The Congress gave national and international traction to eugenics. American eugenicists who participated in the Congress maintained regular contact with their like-minded German counterparts. Carl Schneider, Professor of Racial Hygiene at Germany’s Heidelberg University and scientific advisor to the Nazi Party, presented Harry Laughlin with an honorary degree in medicine in 1936. Throughout the 1930s, New York City’s Rockefeller Foundation, a major donor to AMNH, gave a total of $655,000 to the Kaiser Wilhelm Institute for Eugenics Research in Germany. The Congress also promoted Madison Grant’s 1916 book, The Passing of the Great Race. Grant also claimed the genetic supremacy of Northern and Western Europeans, whom he referred to as the “Nordic race.” As support for eugenics grew overseas, a German translation for this book was published in 1925. Adolf Hitler went on to refer to The Passing of the Great Race as his “Bible,” using eugenics to prove the superiority of the Aryan race. With Grant’s rhetoric in mind, Hitler framed the Holocaust as racial hygiene rather than the state-sponsored genocide of six million Jewish people. As an extreme application of eugenics, World War Two demonstrated the destruction of state-sponsored sterilization and persecution, becoming the watershed moment in Global History where the eugenics movement declined.

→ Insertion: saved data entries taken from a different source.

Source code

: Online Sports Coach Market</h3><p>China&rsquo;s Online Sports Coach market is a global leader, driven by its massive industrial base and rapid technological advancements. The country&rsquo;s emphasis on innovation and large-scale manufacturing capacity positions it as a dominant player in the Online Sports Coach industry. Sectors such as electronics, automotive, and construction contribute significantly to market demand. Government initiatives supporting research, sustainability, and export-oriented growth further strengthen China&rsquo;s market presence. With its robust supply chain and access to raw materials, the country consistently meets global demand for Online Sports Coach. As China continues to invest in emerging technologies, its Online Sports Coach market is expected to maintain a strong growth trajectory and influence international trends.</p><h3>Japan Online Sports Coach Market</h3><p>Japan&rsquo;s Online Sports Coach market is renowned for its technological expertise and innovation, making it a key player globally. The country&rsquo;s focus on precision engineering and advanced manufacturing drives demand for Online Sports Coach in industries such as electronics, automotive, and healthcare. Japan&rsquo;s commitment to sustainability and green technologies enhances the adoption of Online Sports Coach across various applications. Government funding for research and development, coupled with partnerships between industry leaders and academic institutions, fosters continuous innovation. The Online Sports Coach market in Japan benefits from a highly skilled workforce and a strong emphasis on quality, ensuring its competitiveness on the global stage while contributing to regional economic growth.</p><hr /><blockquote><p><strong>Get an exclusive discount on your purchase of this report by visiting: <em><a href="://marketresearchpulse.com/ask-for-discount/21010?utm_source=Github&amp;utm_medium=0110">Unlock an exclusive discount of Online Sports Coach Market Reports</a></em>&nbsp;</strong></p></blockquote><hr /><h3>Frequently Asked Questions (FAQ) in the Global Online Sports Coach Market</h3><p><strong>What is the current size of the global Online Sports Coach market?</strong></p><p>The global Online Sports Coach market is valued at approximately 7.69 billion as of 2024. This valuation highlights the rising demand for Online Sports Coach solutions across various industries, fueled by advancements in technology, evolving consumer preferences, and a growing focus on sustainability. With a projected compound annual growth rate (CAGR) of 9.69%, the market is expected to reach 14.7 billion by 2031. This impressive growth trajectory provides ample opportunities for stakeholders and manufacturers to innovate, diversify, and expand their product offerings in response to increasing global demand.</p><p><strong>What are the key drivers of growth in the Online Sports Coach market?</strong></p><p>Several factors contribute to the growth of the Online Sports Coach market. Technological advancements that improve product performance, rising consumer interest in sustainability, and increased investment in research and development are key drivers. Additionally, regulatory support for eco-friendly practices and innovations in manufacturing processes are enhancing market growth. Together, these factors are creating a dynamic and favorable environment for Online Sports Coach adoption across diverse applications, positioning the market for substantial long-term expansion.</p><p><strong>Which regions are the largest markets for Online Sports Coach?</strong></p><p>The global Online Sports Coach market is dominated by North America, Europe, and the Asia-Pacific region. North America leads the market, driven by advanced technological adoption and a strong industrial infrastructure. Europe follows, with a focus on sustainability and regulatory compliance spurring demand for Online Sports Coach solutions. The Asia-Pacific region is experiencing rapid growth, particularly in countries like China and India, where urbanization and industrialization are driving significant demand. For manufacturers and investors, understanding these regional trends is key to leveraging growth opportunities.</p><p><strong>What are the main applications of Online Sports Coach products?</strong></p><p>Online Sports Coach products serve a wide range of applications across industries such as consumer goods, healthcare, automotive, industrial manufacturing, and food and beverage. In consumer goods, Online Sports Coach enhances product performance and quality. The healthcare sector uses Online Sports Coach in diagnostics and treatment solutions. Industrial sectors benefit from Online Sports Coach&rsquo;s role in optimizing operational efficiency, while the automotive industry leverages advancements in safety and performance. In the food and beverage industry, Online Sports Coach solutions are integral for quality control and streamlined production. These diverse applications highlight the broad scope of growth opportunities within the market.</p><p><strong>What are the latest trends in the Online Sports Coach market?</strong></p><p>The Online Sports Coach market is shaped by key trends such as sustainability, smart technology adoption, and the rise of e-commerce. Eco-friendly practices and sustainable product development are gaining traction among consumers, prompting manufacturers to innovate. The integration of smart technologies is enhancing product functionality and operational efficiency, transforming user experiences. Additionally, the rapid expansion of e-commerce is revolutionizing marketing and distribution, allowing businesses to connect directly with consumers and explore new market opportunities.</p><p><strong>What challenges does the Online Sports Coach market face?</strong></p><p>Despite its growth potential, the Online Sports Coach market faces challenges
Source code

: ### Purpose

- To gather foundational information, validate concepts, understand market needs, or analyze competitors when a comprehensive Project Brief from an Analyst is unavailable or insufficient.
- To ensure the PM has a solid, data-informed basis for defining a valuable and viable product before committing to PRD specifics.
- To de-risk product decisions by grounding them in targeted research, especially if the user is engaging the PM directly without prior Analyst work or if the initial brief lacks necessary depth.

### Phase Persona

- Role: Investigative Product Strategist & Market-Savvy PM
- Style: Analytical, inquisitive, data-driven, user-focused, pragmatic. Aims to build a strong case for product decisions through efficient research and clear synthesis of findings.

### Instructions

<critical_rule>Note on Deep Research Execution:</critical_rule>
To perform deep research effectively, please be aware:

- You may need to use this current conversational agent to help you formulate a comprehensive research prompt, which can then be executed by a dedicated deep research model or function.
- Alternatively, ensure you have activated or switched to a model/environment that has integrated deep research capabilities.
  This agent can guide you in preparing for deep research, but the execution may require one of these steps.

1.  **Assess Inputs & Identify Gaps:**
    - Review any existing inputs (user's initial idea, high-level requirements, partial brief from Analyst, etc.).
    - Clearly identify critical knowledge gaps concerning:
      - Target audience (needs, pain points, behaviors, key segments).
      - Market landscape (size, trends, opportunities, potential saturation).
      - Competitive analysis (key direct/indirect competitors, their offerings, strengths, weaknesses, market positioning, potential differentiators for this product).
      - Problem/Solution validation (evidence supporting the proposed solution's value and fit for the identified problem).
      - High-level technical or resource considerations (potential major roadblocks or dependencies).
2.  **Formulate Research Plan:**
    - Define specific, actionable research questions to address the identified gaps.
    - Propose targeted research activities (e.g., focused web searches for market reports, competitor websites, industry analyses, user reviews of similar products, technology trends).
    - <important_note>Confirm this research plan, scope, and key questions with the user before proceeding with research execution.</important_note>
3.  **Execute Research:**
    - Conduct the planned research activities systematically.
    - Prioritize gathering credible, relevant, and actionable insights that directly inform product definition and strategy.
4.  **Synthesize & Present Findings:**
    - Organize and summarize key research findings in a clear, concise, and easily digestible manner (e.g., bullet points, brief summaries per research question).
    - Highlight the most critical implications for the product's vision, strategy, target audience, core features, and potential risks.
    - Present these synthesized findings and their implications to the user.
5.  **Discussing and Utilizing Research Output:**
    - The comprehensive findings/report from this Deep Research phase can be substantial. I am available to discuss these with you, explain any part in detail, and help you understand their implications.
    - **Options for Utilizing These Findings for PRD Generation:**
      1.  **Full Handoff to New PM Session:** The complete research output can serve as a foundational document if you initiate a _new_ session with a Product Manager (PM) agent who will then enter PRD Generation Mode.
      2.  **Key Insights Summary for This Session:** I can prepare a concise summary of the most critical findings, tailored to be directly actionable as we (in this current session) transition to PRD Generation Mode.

The Second International Congress of Eugenics formalized the practice of eugenics in the United States by becoming the first event on American soil to unite scientists, politicians, and philanthropists on the topic of eugenics. The American eugenics movement ushered in an era of compulsory sterilization laws, immigration restrictions, and antagonism towards minority groups based on race, class, and ability. In September of 2021, The American Museum of Natural History published a statement on its role in the Second International Congress of Eugenics and in the larger American eugenics movement. AMNH recognized the anti-centennial of the Congress. Part of the anti-centennial’s statement reads, “We hear echoes of eugenics in today’s anti-immigration rhetoric…The pseudo-science of eugenics and the ways that it has been applied against vulnerable populations are antithetical to the values, mission, and ongoing work of this Museum.” AMNH thus acknowledged that the Second International Congress of Eugenics pseudo-scientifically used eugenics to perpetuate nativism. Still, leading figures in American politics continue to harbor anti-immigrant sentiment: in 2023, former President Donald Trump claimed that immigrants were “poisoning the blood” of the United States. Although AMNH’s apology denounced a deeply problematic part of American history, it does not erase the legacy of the eugenics movement on the American Immigration System.